*EXCERPTED RECORDS*:
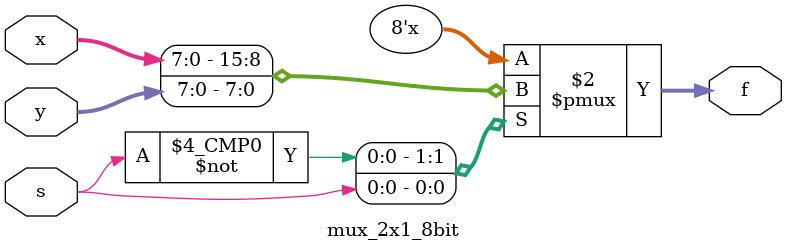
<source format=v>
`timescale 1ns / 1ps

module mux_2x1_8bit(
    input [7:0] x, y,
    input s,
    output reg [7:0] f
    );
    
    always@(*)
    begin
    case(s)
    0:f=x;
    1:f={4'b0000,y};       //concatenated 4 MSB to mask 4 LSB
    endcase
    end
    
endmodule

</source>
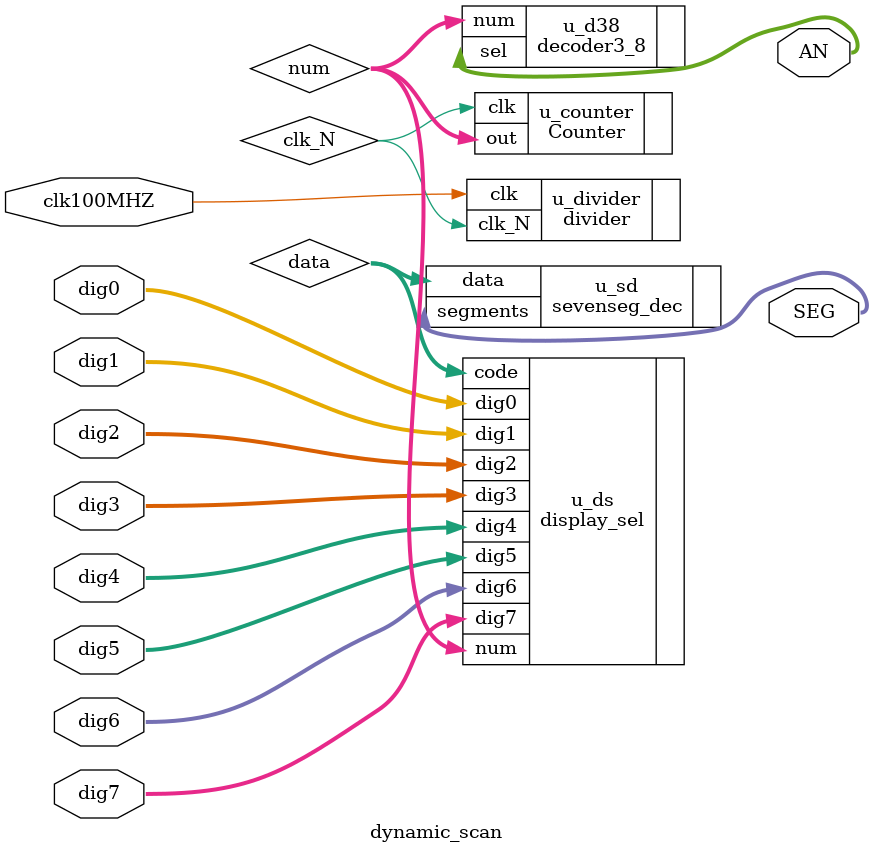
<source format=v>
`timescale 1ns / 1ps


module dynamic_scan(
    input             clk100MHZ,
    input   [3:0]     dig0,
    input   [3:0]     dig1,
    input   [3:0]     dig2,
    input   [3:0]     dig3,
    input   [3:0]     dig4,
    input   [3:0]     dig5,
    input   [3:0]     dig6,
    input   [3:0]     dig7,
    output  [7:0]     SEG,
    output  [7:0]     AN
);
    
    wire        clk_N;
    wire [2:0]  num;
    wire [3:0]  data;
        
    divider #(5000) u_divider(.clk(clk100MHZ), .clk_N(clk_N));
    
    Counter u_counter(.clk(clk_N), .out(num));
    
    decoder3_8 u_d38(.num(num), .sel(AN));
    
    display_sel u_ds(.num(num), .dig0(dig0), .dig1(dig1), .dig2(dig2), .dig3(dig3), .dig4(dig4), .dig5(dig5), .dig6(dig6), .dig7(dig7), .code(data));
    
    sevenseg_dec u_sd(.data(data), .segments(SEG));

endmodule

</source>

*ABOUT THIS EXERCISE*:
With the pictures removed, repeat the listing above exactly as it stands.

*WRITTEN RESPONSE*:
<source format=v>
`timescale 1ns / 1ps

module mux_2x1_8bit(
    input [7:0] x, y,
    input s,
    output reg [7:0] f
    );
    
    always@(*)
    begin
    case(s)
    0:f=x;
    1:f={4'b0000,y};       //concatenated 4 MSB to mask 4 LSB
    endcase
    end
    
endmodule

</source>
<source format=v>
`timescale 1ns / 1ps


module dynamic_scan(
    input             clk100MHZ,
    input   [3:0]     dig0,
    input   [3:0]     dig1,
    input   [3:0]     dig2,
    input   [3:0]     dig3,
    input   [3:0]     dig4,
    input   [3:0]     dig5,
    input   [3:0]     dig6,
    input   [3:0]     dig7,
    output  [7:0]     SEG,
    output  [7:0]     AN
);
    
    wire        clk_N;
    wire [2:0]  num;
    wire [3:0]  data;
        
    divider #(5000) u_divider(.clk(clk100MHZ), .clk_N(clk_N));
    
    Counter u_counter(.clk(clk_N), .out(num));
    
    decoder3_8 u_d38(.num(num), .sel(AN));
    
    display_sel u_ds(.num(num), .dig0(dig0), .dig1(dig1), .dig2(dig2), .dig3(dig3), .dig4(dig4), .dig5(dig5), .dig6(dig6), .dig7(dig7), .code(data));
    
    sevenseg_dec u_sd(.data(data), .segments(SEG));

endmodule

</source>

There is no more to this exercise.